Son Starts Football Career
The Dever’s settled in Lake Forest and it would be no surprise when their only son wanted to play football. By the time he was in fourth grade, attending Sheridan Elementary, pickup games had a familiar cadence.
“We played backyard football, and the first kid picked was always Bo. No one could touch him,” said best friend and classmate Owen Williams.
A running back through middle school, Bo switched to wide receiver when he got to Lake Forest High School in the fall of 2008. After a stellar freshman season, Bo received a phone call from the varsity quarterback. He wanted to know if Bo could come out and play catch. The quarterback’s name was Tommy Rees.
When the universe gives you a nudge, open your eyes
In front of college scouts, Bo ran routes for Rees, who eventually chose Notre Dame. It was after this experience when the father began to believe his son’s destiny could mirror his own.
“It was at that time we starting thinking, ‘What does this mean?’ ” said David.
Said Kelli Dever, Bo “always loved Michigan. He always wanted to be there, but I don’t know if he ever thought it was attainable. It was a big dream.”
After a sophomore season on the varsity with Rees, letters starting pouring in from schools like Stanford, Iowa, Wisconsin, Harvard. Bo was creating options for himself. Would he ever consider them? The summer before his junior season, he attended Michigan’s summer camp. He won two MVP awards for best hands and route-running. He, David and Kelli so desperately wanted the choice to be obvious.
But the coach, Rich Rodriquez, and his staff made it hard to synchronize actions with their intentions.
Players “would be sitting in front with their hats on backwards. Coaches would come up and they’d be leaning back, all full of it,” said Bo.
Said David, “There was no real connection with the coaching staff, a totally different class of people coming through.
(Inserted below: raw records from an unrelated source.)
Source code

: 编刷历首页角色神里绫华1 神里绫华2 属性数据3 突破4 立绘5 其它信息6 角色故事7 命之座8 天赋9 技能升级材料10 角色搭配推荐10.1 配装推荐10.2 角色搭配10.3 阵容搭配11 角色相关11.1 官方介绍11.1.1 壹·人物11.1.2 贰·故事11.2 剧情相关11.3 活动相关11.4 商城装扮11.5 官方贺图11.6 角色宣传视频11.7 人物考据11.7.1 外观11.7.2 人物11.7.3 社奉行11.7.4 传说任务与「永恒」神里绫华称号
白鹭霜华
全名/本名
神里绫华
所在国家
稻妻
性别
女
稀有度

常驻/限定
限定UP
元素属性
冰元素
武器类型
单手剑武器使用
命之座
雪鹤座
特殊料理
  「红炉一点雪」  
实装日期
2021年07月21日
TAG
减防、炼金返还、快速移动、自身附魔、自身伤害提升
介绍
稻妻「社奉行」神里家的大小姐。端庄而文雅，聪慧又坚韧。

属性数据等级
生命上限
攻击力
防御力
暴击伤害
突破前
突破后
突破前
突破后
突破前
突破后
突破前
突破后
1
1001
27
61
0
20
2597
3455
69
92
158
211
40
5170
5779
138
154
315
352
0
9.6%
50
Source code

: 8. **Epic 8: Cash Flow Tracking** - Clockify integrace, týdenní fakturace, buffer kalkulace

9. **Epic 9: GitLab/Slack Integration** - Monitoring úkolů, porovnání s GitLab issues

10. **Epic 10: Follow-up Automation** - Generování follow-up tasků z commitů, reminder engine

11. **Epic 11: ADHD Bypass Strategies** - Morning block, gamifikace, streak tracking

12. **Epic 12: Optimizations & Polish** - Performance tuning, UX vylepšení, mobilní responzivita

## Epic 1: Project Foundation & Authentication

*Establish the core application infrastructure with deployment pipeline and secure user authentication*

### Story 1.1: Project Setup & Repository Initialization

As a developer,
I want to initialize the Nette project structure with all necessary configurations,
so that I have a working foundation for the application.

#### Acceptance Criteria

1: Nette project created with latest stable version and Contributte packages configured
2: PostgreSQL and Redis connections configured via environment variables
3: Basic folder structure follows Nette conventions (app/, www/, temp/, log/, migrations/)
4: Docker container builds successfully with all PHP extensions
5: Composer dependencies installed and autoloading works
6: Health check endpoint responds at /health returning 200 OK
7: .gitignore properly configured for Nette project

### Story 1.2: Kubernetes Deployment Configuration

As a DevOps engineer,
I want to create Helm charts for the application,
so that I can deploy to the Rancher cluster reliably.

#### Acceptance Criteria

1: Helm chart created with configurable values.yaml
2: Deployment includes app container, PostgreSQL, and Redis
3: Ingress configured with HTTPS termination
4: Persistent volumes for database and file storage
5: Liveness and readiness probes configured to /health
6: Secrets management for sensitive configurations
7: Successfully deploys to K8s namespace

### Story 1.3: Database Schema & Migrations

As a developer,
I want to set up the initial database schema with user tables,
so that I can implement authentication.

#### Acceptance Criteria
The Michigan family was not valued.”
As often happens when circumstances are meant to be, Rodriquez was fired, replaced by Brady Hoke, who had coached under Schembechler. A true Michigan man was now in charge.
Offer of a Lifetime
It’s June 2011 and Bo has grown into a 6-foot-2, 210-pound slot man. Bo and David are in Ann Arbor for Michigan’s football camp. David took a phone call from Bo saying his position coach wanted to see them the next morning.
“We had talked that night and decided they aren’t going to call us in to tell you they think you’re terrible,” said David. "I don’t think either one of us slept that night.”
When you put your life in motion, the universe will re-arrange itself
In that meeting, coach Jeff Hecklinski told Bo they had a spot for him as a preferred walk-on. The word “yes” had never been uttered more rapidly from a young man’s mouth (YES!!!).
As Bo went to practice, David walked out to his car and before he drove away, had one of those tear-soaked moments all fathers do when their child’s dream is actualized.
Old Memories, New Beginnings
Saturday, Michigan will play its annual spring game. Bo's 91 receptions for 959 yards and 6 TDs during his Lake Forest career will begin to take a back seat. Bo and David will be watching from the sidelines along with other fathers and sons. The dad’s will swap stories about coach Bo, the sons will talk eagerly about playing for coach Brady — generations bound by football and the legacy of a leader, who left his footprint on a young boy all those years ago.
“It’s knowing you will always do the right thing. It’s not right for you, but it’s right for everyone around you,” said Bo.
Just as his father’s coach predicted, Bo Dever now knows what it means to be a Michigan man.